Tedesko: We ask four very simple stay interview questions: What’s going well? What could we improve? Who should we recognize? What should I know? And those four questions give us so much information about what’s important to the organization. But it also creates an opportunity for us to listen and empathize and truly, sincerely care for our employees. And that’s the basis for everything else an organization is going to do.
Lauren Priori found that customizing roles for employees works
Priori: So the two main things I do is: 1) I really get to know my team and I fit the job around them. So there are no specific cookie cutter roles. Every job is customized to each person, their personality. You do personality tests, get to know them as a person. And 2) I just have a really, really great culture and managers that kind of keep that culture going.

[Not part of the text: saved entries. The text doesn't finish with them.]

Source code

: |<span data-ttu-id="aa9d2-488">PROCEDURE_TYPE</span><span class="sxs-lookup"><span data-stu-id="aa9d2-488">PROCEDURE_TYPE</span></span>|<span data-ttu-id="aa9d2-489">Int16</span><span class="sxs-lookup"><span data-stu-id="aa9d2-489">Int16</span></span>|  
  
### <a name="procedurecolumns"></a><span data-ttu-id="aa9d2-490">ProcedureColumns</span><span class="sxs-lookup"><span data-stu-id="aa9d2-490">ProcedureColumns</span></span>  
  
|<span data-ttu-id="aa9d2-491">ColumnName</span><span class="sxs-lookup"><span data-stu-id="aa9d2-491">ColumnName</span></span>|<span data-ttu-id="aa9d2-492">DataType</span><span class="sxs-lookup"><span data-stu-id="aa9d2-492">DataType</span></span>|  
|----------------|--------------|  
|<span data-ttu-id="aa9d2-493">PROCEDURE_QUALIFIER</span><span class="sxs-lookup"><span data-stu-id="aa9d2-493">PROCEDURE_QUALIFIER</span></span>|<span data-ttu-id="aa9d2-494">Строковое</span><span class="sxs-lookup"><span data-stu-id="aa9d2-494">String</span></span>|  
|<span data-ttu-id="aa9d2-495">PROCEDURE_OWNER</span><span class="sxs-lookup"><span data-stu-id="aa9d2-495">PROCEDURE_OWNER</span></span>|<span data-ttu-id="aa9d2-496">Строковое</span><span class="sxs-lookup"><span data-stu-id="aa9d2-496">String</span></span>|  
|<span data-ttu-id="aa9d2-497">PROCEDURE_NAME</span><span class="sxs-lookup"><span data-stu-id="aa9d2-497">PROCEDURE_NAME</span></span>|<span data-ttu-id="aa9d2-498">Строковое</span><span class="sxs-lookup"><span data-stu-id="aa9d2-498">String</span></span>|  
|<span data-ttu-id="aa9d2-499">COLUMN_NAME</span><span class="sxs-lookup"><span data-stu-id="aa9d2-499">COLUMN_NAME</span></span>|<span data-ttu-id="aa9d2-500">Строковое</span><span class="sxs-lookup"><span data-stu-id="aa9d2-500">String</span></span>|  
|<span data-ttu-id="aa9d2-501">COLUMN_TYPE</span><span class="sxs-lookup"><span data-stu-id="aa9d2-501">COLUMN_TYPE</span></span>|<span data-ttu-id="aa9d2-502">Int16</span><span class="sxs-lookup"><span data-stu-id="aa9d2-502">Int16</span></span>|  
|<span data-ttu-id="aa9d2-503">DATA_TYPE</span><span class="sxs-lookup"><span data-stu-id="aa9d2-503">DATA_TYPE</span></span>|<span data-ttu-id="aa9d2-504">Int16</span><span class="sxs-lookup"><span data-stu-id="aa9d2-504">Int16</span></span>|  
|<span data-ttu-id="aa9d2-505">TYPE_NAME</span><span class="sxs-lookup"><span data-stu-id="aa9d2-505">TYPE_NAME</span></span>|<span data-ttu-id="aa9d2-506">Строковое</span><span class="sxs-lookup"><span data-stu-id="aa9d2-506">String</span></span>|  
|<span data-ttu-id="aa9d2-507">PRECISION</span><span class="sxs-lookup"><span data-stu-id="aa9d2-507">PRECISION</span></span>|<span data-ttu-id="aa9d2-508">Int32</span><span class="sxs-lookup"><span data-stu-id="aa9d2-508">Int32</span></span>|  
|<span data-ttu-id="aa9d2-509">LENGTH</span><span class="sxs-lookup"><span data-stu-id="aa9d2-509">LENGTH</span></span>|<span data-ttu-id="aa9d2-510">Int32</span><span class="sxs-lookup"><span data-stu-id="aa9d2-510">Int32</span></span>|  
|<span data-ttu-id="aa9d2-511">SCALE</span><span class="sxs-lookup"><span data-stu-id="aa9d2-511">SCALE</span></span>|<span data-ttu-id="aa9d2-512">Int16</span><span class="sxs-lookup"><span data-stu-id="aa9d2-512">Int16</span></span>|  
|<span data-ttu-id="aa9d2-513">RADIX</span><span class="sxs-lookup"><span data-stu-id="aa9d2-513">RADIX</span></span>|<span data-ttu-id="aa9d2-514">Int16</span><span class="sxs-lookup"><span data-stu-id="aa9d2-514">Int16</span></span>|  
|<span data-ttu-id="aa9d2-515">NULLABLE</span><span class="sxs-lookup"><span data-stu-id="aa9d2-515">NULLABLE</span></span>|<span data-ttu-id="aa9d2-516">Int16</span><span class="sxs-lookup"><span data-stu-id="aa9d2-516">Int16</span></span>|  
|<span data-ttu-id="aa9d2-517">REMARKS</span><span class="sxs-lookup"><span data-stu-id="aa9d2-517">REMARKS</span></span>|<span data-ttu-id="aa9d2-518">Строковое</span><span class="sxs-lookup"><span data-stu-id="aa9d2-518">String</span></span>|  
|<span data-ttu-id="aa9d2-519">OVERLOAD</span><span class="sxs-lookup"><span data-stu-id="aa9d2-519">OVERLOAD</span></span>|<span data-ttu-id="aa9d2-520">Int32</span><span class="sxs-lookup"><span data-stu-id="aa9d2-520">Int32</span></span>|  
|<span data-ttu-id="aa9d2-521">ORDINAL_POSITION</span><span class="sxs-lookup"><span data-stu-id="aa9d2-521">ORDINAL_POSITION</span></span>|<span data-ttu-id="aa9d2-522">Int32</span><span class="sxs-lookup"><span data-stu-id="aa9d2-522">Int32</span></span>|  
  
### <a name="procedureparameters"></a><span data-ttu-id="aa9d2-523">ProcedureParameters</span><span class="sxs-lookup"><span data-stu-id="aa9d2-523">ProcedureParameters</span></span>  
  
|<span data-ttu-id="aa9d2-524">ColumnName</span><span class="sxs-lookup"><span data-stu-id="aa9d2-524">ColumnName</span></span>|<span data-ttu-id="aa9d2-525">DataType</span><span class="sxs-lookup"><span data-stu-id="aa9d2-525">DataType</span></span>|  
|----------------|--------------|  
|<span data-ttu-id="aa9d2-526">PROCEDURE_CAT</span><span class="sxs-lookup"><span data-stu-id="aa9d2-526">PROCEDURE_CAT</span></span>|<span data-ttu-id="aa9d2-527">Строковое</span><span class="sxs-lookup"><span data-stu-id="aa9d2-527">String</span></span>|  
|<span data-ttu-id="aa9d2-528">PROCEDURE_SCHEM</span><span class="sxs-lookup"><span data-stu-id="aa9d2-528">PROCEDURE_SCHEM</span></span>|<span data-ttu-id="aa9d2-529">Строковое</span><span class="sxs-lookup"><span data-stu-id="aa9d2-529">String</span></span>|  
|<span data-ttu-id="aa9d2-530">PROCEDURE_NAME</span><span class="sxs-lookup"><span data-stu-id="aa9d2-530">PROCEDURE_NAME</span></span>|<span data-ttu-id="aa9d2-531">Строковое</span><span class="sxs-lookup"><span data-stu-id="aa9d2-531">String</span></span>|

Employee loyalty isn’t just about eliminating headaches for HR. Loyal employees take on new roles, build culture and move the company forward.
So to build loyalty:
- Manage up: Ask your leaders to actively get involved in creating a loyalty plan.
- Meet up: Do quarterly interviews. Ask four quick questions. Act on the answers.
- Match up: Try to customize roles so employees feel like they’re exactly where they should be.
Increase employee loyalty and you can anticipate better business results all around. Now is the time to focus on getting employees to love where they work.